В результате, когда за мистером Пауэллом послали и тот пришел, его непосредственный начальник стоял против рабочего стола, изучая графики на стене, отражавшие ход различных опытов. Он продолжал на них смотреть, разговаривая с мистером Пауэллом, а тот неловко переминался с ноги на ногу, пытаясь сообразить (как и было задумано), следует ли ему выказать какой-то интерес к графикам, которые неотрывно рассматривал его начальник.
Когда в разговоре возникали паузы, было слышно, как восточный ветер со вздохами обдувает углы здания и что-то снова и снова постукивает по водосточной трубе, извлекая из нее плоский жестяной звук, похожий на звон надтреснутого колокола.
— Директор вызывал к себе Гуднера, — рассеянным тоном говорил доктор Бойкотт, отслеживая пальцем какие-то цифры, которые касались опытов на животных, проводимых под патронажем министерства обороны. — Я, впрочем, не присутствовал при разговоре.
— Конечно, зачем бы вам, — гнусаво отозвался мистер Пауэлл, сморкаясь в последний чистый платок.
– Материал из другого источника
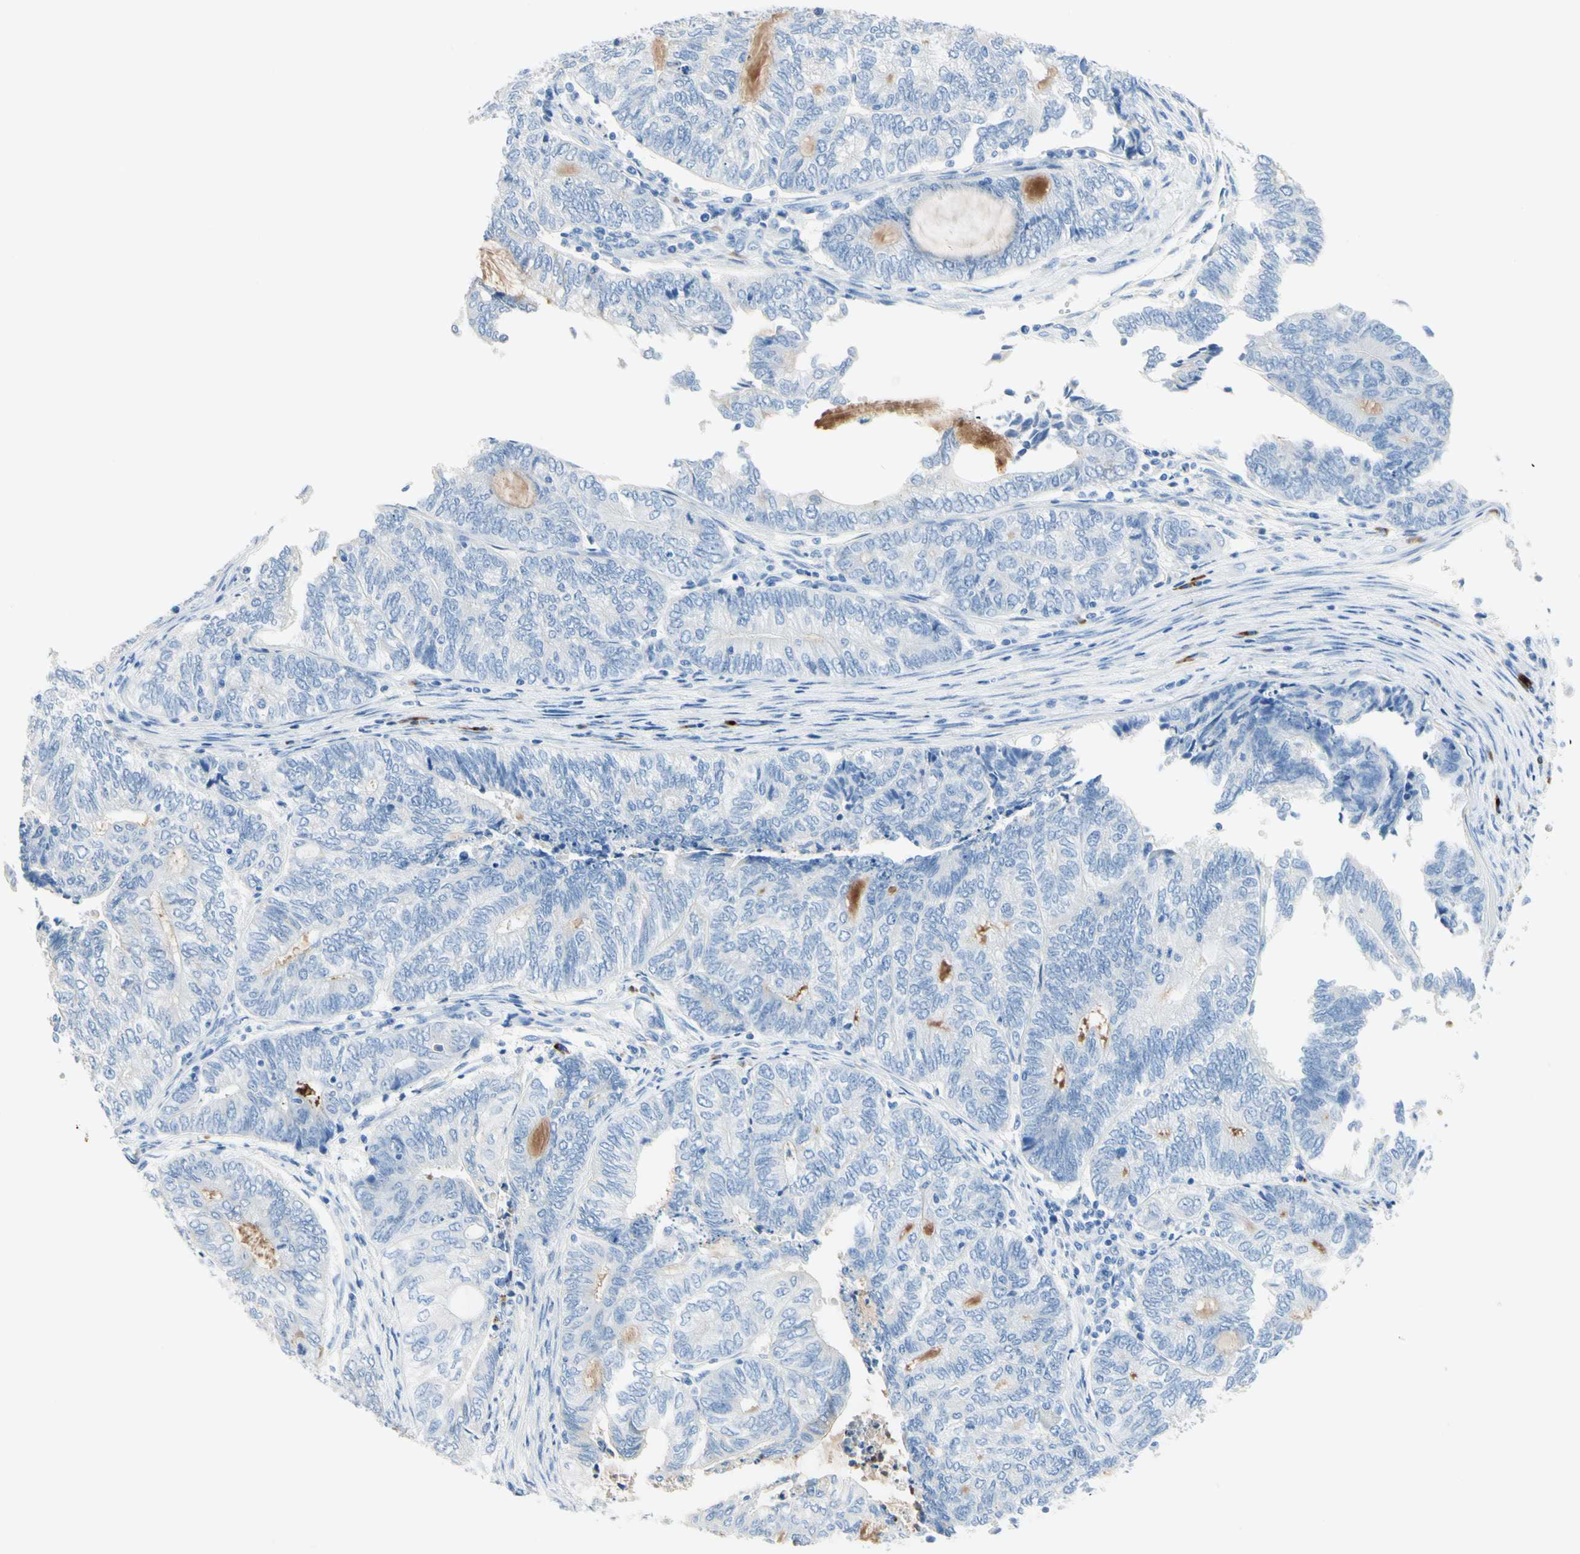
{"staining": {"intensity": "negative", "quantity": "none", "location": "none"}, "tissue": "endometrial cancer", "cell_type": "Tumor cells", "image_type": "cancer", "snomed": [{"axis": "morphology", "description": "Adenocarcinoma, NOS"}, {"axis": "topography", "description": "Uterus"}, {"axis": "topography", "description": "Endometrium"}], "caption": "Human endometrial cancer (adenocarcinoma) stained for a protein using immunohistochemistry displays no staining in tumor cells.", "gene": "IL6ST", "patient": {"sex": "female", "age": 70}}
— В прошлом году были проведены сто тридцать одна тысяча девятьсот девяносто четыре эксперимента, — как бы между прочим заметил доктор Бойкотт. — Округлим до ста тридцати двух тысяч. Гуднер решительно утверждает, что никому ни слова не говорил.
— Вот как…
— Получается… получается около тринадцати процентов всей экспериментальной работы, проводимой по поручению государственных или связанных с государством учреждений, — задумчиво продолжал доктор Бойкотт. И добавил чуть громче: — Я лично переговорил с Тайсоном. И он тоже уверен, что никому ничего лишнего не сболтнул.
(Заметим в скобках, что разговор этот получился очень своеобразный. Неудобные вопросы доктора Бойкотта быстро заставили Тайсона сорваться на самый что ни есть жуткий ланкаширский диалект, так что под конец старик сыпал такими загадочными сочетаниями гласных и согласных, которых не было ни в одном словаре, но чья эмоциональная окраска сомнений не оставляла.)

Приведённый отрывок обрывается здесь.